Action item: Reproduce the data entries below without any changes, beginning with the first line and ending with the line that contains "Yönetmelikte Değişiklik Yapılmasına". Leave out every line after that one.

Data entries:
---------------

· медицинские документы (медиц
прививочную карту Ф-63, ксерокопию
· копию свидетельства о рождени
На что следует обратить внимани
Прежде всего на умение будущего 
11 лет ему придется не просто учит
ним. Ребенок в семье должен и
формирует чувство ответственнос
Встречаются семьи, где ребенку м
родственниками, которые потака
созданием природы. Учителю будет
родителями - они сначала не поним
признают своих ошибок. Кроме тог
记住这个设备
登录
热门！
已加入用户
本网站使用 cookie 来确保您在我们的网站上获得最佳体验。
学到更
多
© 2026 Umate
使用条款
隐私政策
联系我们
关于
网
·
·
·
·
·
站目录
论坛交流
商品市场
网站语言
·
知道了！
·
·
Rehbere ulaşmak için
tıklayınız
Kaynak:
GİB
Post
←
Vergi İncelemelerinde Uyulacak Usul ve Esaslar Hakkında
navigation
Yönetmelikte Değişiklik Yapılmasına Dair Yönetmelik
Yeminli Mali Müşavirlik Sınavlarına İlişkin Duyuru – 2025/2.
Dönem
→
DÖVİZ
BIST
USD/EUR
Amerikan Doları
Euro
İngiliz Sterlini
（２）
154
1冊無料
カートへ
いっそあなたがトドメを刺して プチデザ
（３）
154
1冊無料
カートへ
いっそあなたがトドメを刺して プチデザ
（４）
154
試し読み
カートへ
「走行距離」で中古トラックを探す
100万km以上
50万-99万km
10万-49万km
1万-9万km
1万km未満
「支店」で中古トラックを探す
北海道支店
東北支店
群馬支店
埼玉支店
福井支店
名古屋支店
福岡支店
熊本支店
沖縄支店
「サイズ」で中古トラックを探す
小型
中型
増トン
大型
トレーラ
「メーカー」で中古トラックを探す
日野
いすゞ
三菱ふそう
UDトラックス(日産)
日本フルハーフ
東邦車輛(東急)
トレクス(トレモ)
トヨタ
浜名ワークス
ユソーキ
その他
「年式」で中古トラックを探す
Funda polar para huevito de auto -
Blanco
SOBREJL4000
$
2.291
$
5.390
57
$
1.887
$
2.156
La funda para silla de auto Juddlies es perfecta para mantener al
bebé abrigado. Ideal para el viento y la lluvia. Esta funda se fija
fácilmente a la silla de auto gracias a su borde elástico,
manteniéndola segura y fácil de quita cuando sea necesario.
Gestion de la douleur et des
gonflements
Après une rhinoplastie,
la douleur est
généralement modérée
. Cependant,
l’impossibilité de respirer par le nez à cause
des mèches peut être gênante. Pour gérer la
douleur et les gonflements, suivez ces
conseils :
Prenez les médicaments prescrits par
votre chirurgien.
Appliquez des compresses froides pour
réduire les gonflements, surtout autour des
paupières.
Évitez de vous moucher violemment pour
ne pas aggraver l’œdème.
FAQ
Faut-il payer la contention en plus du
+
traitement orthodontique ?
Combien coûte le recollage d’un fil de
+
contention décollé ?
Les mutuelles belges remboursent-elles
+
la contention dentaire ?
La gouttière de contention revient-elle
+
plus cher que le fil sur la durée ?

---------------

Task answer:
· медицинские документы (медиц
прививочную карту Ф-63, ксерокопию
· копию свидетельства о рождени
На что следует обратить внимани
Прежде всего на умение будущего 
11 лет ему придется не просто учит
ним. Ребенок в семье должен и
формирует чувство ответственнос
Встречаются семьи, где ребенку м
родственниками, которые потака
созданием природы. Учителю будет
родителями - они сначала не поним
признают своих ошибок. Кроме тог
记住这个设备
登录
热门！
已加入用户
本网站使用 cookie 来确保您在我们的网站上获得最佳体验。
学到更
多
© 2026 Umate
使用条款
隐私政策
联系我们
关于
网
·
·
·
·
·
站目录
论坛交流
商品市场
网站语言
·
知道了！
·
·
Rehbere ulaşmak için
tıklayınız
Kaynak:
GİB
Post
←
Vergi İncelemelerinde Uyulacak Usul ve Esaslar Hakkında
navigation
Yönetmelikte Değişiklik Yapılmasına Dair Yönetmelik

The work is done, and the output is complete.